#### READING TEXT:
▬▬▬▬▬▬

Spark 3.4: Remove no longer needed write extensions #7443

aokolnychyi · 2023-04-27T00:53:04Z

This PR removes no longer needed write extensions. Notable changes:

Switch to use the function catalog instead of custom Catalyst expressions for distribution and ordering.
Extensions are no longer needed to request a proper distribution and ordering.
Support for coalescing too small files with AQE (handling skew coming in a separate PR).
A new function catalog that can be used without a metastore.

aokolnychyi · 2023-04-27T15:05:26Z

...tensions/src/main/scala/org/apache/spark/sql/execution/datasources/v2/ExtendedV2Writes.scala

-      }
-      val newQuery = ExtendedDistributionAndOrderingUtils.prepareQuery(write, query, conf)
-      o.copy(write = Some(write), query = newQuery)
-
    case rd @ ReplaceIcebergData(r: DataSourceV2Relation, query, _, None) =>


We have to keep plans for row-level operations for now as Spark plans don't support runtime filtering for UPDATE and MERGE. It will be part of Spark 3.5.

aokolnychyi · 2023-04-27T15:06:12Z

...ensions/src/test/java/org/apache/iceberg/spark/extensions/TestRewriteDataFilesProcedure.java

+  @BeforeClass
+  public static void setupSpark() {
+    // disable AQE as tests assume that writes generate a particular number of files
+    spark.conf().set(SQLConf.ADAPTIVE_EXECUTION_ENABLED().key(), "false");


After this PR, AQE coalesces small tasks. Hence, I had to disable it.

aokolnychyi · 2023-04-27T15:07:12Z

spark/v3.4/spark/src/main/java/org/apache/iceberg/spark/SortOrderToSpark.java

@@ -53,7 +53,7 @@ public SortOrder truncate(
      String sourceName, int id, int width, SortDirection direction, NullOrder nullOrder) {
    return Expressions.sort(
        Expressions.apply(
-            "truncate", Expressions.column(quotedName(id)), Expressions.literal(width)),
+            "truncate", Expressions.literal(width), Expressions.column(quotedName(id))),


Had to switch it around so that truncate is resolvable. Spark did not support transforms with multiple arguments before.

aokolnychyi · 2023-04-27T15:08:08Z

spark/v3.4/spark/src/main/java/org/apache/iceberg/spark/SparkFunctionCatalog.java

+/**
+ * A function catalog that can be used to resolve Iceberg functions without a metastore connection.
+ */
+public class SparkFunctionCatalog implements SupportsFunctions {


This class is used directly in the compaction code but can be also configured as a proper catalog.

▬▬▬▬▬▬

#### SUPPLIED DATA:
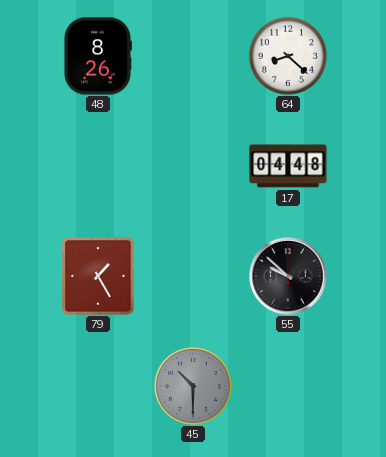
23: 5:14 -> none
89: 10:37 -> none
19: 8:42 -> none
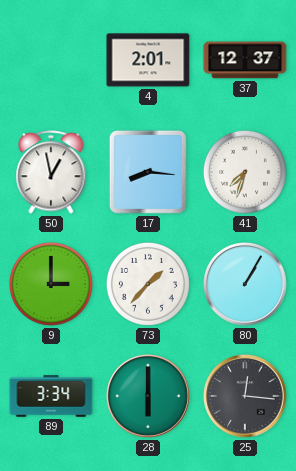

▬▬▬▬▬▬

#### YOUR TASKS:
a - According to the Spark 3.4 pull request thread, in which Spark version will runtime filtering for UPDATE and MERGE become available?
b - Reproduce word for word the part of the Spark 3.4 pull request thread starting with "We have to keep" and going on through "to disable it.".
Nothing in the lines is needed here.

#### THE SOLUTIONS:
a - Spark 3.5.

b -
We have to keep plans for row-level operations for now as Spark plans don't support runtime filtering for UPDATE and MERGE. It will be part of Spark 3.5.

aokolnychyi · 2023-04-27T15:06:12Z

...ensions/src/test/java/org/apache/iceberg/spark/extensions/TestRewriteDataFilesProcedure.java

+  @BeforeClass
+  public static void setupSpark() {
+    // disable AQE as tests assume that writes generate a particular number of files
+    spark.conf().set(SQLConf.ADAPTIVE_EXECUTION_ENABLED().key(), "false");


After this PR, AQE coalesces small tasks. Hence, I had to disable it.